## TASK INPUTS
- - -
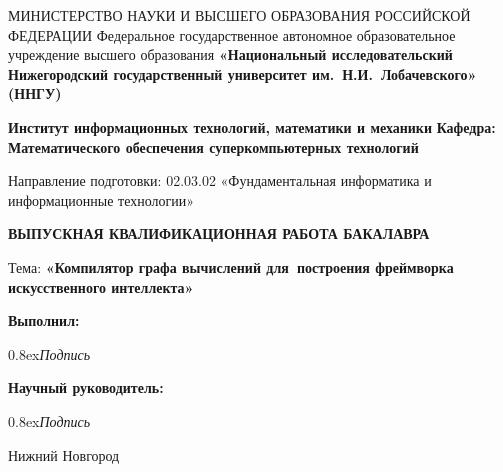 {
\begin{titlepage}
  \begin{center}
    МИНИСТЕРСТВО НАУКИ И ВЫСШЕГО ОБРАЗОВАНИЯ РОССИЙСКОЙ ФЕДЕРАЦИИ\break
    Федеральное государственное автономное образовательное учреждение высшего образования\break
    \textbf{«Национальный исследовательский Нижегородский государственный университет им.~Н.И.~Лобачевского» (ННГУ)}
    \break

    \vspace*{1.25cm}

    \textbf{Институт информационных технологий, математики и механики}\break
    \textbf{Кафедра: Математического обеспечения суперкомпьютерных технологий}
    \vspace{0.5cm}

    Направление подготовки: 02.03.02 «Фундаментальная информатика и информационные технологии»\break

    \vspace{2.5cm}

    \large{\textbf{ВЫПУСКНАЯ КВАЛИФИКАЦИОННАЯ РАБОТА БАКАЛАВРА }}\break

    \vspace{0.25cm}

    Тема:\break
    \large{\textbf{«Компилятор графа вычислений для~построения фреймворка искусственного интеллекта»}}
  \end{center}

\vspace{2cm}

\hfill\textbf{Выполнил:} 

 \hfill \makebox[2cm]{\hrulefill} 

 \hfill  {\raise0.8ex\hbox{\footnotesize \textit{Подпись}}} \makebox[5.65cm]{\hfill}

 \hfill\textbf{Научный руководитель:} 

 \hfill \makebox[2cm]{\hrulefill} 

 \hfill  {\raise0.8ex\hbox{\footnotesize \textit{Подпись}}} \makebox[5.55cm]{\hfill}

\vfill
\begin{center}
  Нижний Новгород
\end{center}
\end{titlepage}
}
- - -
## YOUR INSTRUCTIONS
Exact copy, pictures removed: set down the whole listing above.

## TASK ANSWER
 {
\begin{titlepage}
  \begin{center}
    МИНИСТЕРСТВО НАУКИ И ВЫСШЕГО ОБРАЗОВАНИЯ РОССИЙСКОЙ ФЕДЕРАЦИИ\break
    Федеральное государственное автономное образовательное учреждение высшего образования\break
    \textbf{«Национальный исследовательский Нижегородский государственный университет им.~Н.И.~Лобачевского» (ННГУ)}
    \break

    \vspace*{1.25cm}

    \textbf{Институт информационных технологий, математики и механики}\break
    \textbf{Кафедра: Математического обеспечения суперкомпьютерных технологий}
    \vspace{0.5cm}

    Направление подготовки: 02.03.02 «Фундаментальная информатика и информационные технологии»\break

    \vspace{2.5cm}

    \large{\textbf{ВЫПУСКНАЯ КВАЛИФИКАЦИОННАЯ РАБОТА БАКАЛАВРА }}\break

    \vspace{0.25cm}

    Тема:\break
    \large{\textbf{«Компилятор графа вычислений для~построения фреймворка искусственного интеллекта»}}
  \end{center}

\vspace{2cm}

\hfill\textbf{Выполнил:} 

 \hfill \makebox[2cm]{\hrulefill} 

 \hfill  {\raise0.8ex\hbox{\footnotesize \textit{Подпись}}} \makebox[5.65cm]{\hfill}

 \hfill\textbf{Научный руководитель:} 

 \hfill \makebox[2cm]{\hrulefill} 

 \hfill  {\raise0.8ex\hbox{\footnotesize \textit{Подпись}}} \makebox[5.55cm]{\hfill}

\vfill
\begin{center}
  Нижний Новгород
\end{center}
\end{titlepage}
}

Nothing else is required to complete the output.